*EXERCISE REQUIREMENTS:*
Exactly as written, output the lines below starting from the first and ending with the line that contains "The onX Offroad Difference"; omit pictures.
═══ TASK INPUTS
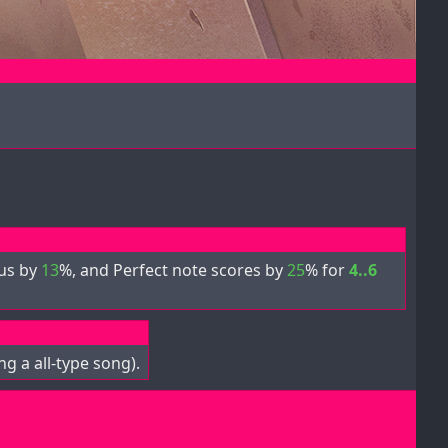
nus by
13
%, and Perfect note scores by
25
% for
4..6
g a all-type song).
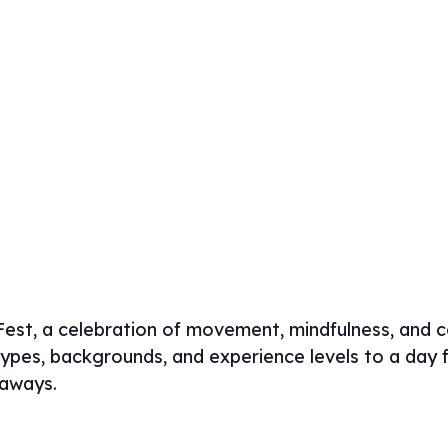
est, a celebration of movement, mindfulness, and 
pes, backgrounds, and experience levels to a day fi
eaways.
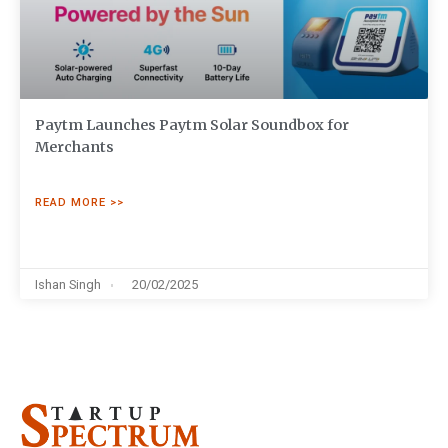
Paytm Launches Paytm Solar Soundbox for
Merchants
READ MORE >>
Ishan Singh
20/02/2025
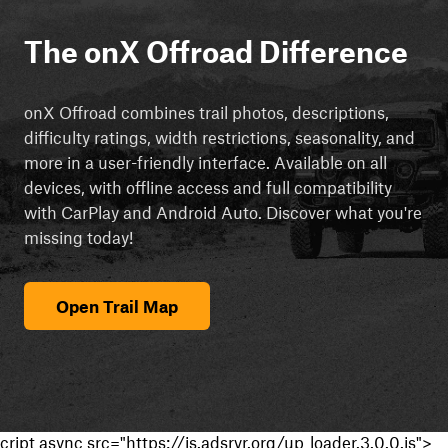
The onX Offroad Difference
onX Offroad combines trail photos, descriptions,
difficulty ratings, width restrictions, seasonality, and
more in a user-friendly interface. Available on all
devices, with offline access and full compatibility
with CarPlay and Android Auto. Discover what you're
missing today!
Open Trail Map
cript async src="https://js.adsrvr.org/up_loader.3.0.0.js">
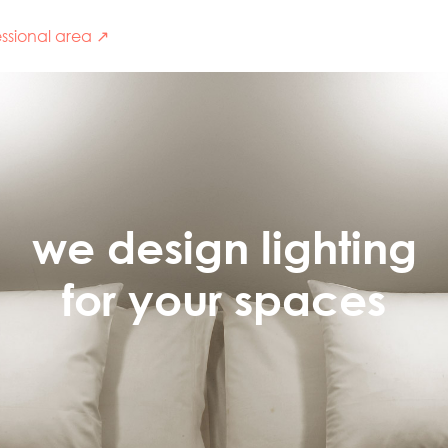
ssional area ↗
we design lighting
for your spaces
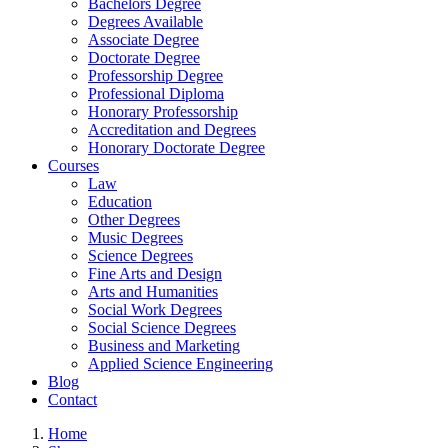
Bachelors Degree
Degrees Available
Associate Degree
Doctorate Degree
Professorship Degree
Professional Diploma
Honorary Professorship
Accreditation and Degrees
Honorary Doctorate Degree
Courses
Law
Education
Other Degrees
Music Degrees
Science Degrees
Fine Arts and Design
Arts and Humanities
Social Work Degrees
Social Science Degrees
Business and Marketing
Applied Science Engineering
Blog
Contact
Home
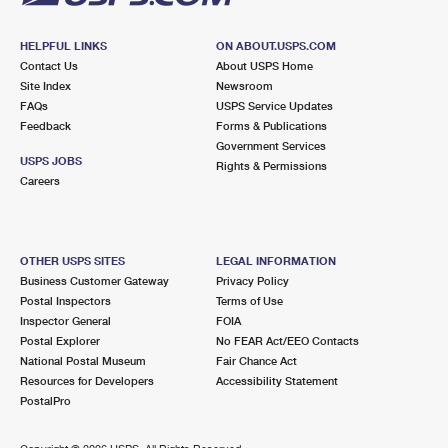
HELPFUL LINKS
ON ABOUT.USPS.COM
Contact Us
About USPS Home
Site Index
Newsroom
FAQs
USPS Service Updates
Feedback
Forms & Publications
Government Services
USPS JOBS
Rights & Permissions
Careers
OTHER USPS SITES
LEGAL INFORMATION
Business Customer Gateway
Privacy Policy
Postal Inspectors
Terms of Use
Inspector General
FOIA
Postal Explorer
No FEAR Act/EEO Contacts
National Postal Museum
Fair Chance Act
Resources for Developers
Accessibility Statement
PostalPro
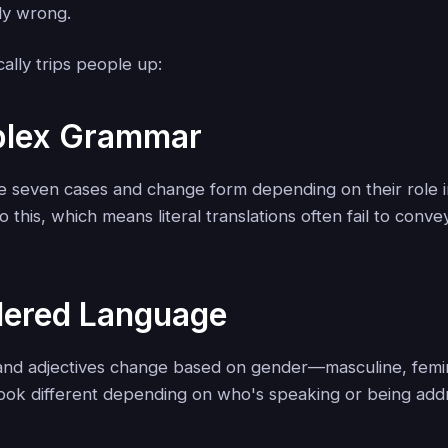
ly wrong.
ally trips people up:
plex Grammar
e seven cases and change form depending on their role i
o this, which means literal translations often fail to conve
dered Language
 and adjectives change based on gender—masculine, femin
ook different depending on who's speaking or being add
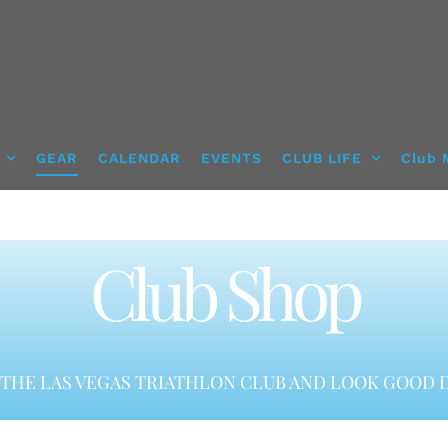
GEAR
CALENDAR
EVENTS
CLUB LIFE
Club 
Club Shop
THE LAS VEGAS TRIATHLON CLUB AND LOOK GOOD D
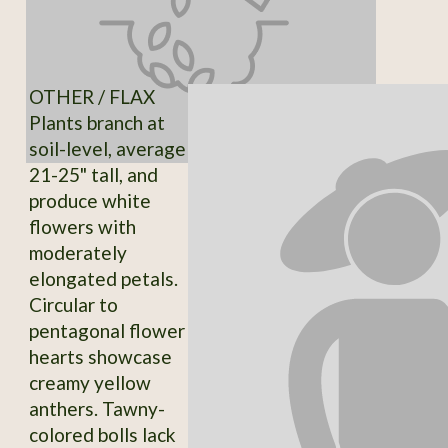
OTHER / FLAX
Plants branch at
soil-level, average
21-25" tall, and
produce white
flowers with
moderately
elongated petals.
Circular to
pentagonal flower
hearts showcase
creamy yellow
anthers. Tawny-
colored bolls lack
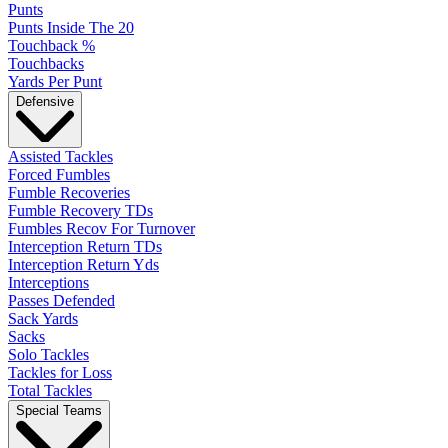
Punts
Punts Inside The 20
Touchback %
Touchbacks
Yards Per Punt
Defensive
Assisted Tackles
Forced Fumbles
Fumble Recoveries
Fumble Recovery TDs
Fumbles Recov For Turnover
Interception Return TDs
Interception Return Yds
Interceptions
Passes Defended
Sack Yards
Sacks
Solo Tackles
Tackles for Loss
Total Tackles
Special Teams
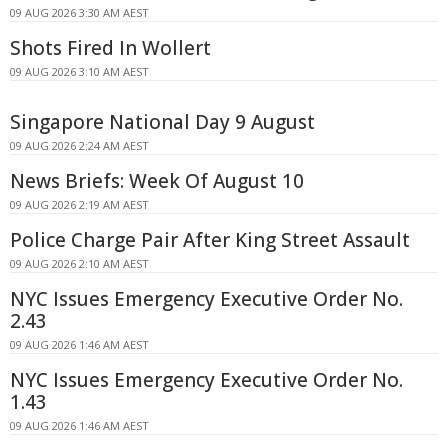
09 AUG 2026 3:30 AM AEST
Shots Fired In Wollert
09 AUG 2026 3:10 AM AEST
Singapore National Day 9 August
09 AUG 2026 2:24 AM AEST
News Briefs: Week Of August 10
09 AUG 2026 2:19 AM AEST
Police Charge Pair After King Street Assault
09 AUG 2026 2:10 AM AEST
NYC Issues Emergency Executive Order No.
2.43
09 AUG 2026 1:46 AM AEST
NYC Issues Emergency Executive Order No.
1.43
09 AUG 2026 1:46 AM AEST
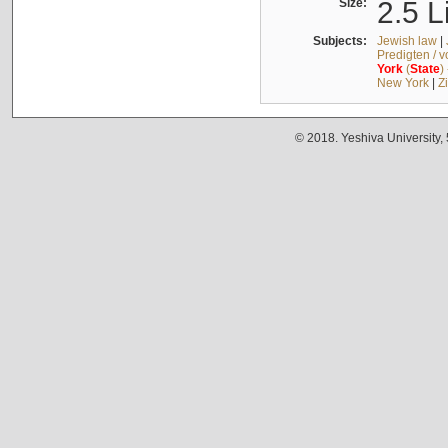
Size:
2.5 L
Subjects:
Jewish law
|
Predigten / 
York
(
State
)
New York
|
Z
© 2018. Yeshiva University,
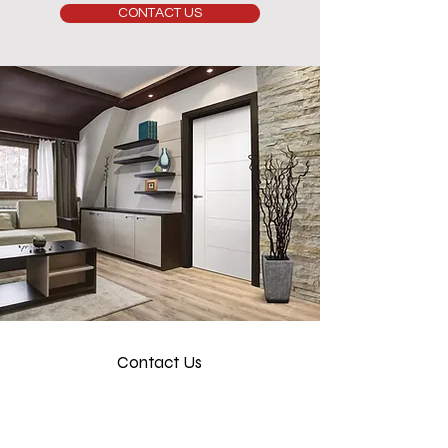
CONTACT US
Contact Us
info@luxerio.com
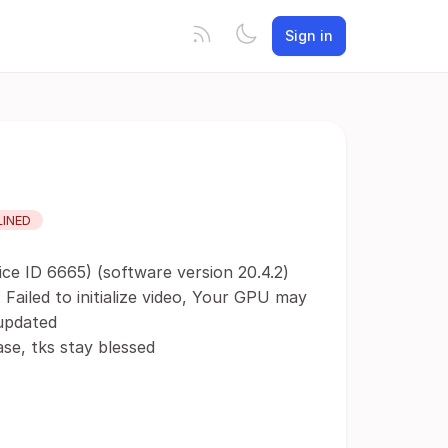
Sign in
LINED
ce ID 6665) (software version 20.4.2)
 Failed to initialize video, Your GPU may
 updated
se, tks stay blessed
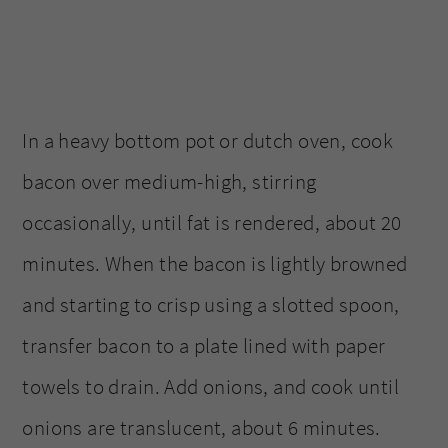
In a heavy bottom pot or dutch oven, cook
bacon over medium-high, stirring
occasionally, until fat is rendered, about 20
minutes. When the bacon is lightly browned
and starting to crisp using a slotted spoon,
transfer bacon to a plate lined with paper
towels to drain. Add onions, and cook until
onions are translucent, about 6 minutes.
══════
*THE ANSWER:*
nus by
13
%, and Perfect note scores by
25
% for
4..6
g a all-type song).
est, a celebration of movement, mindfulness, and 
pes, backgrounds, and experience levels to a day fi
eaways.
Paytm Launches Paytm Solar Soundbox for
Merchants
READ MORE >>
Ishan Singh
20/02/2025
The onX Offroad Difference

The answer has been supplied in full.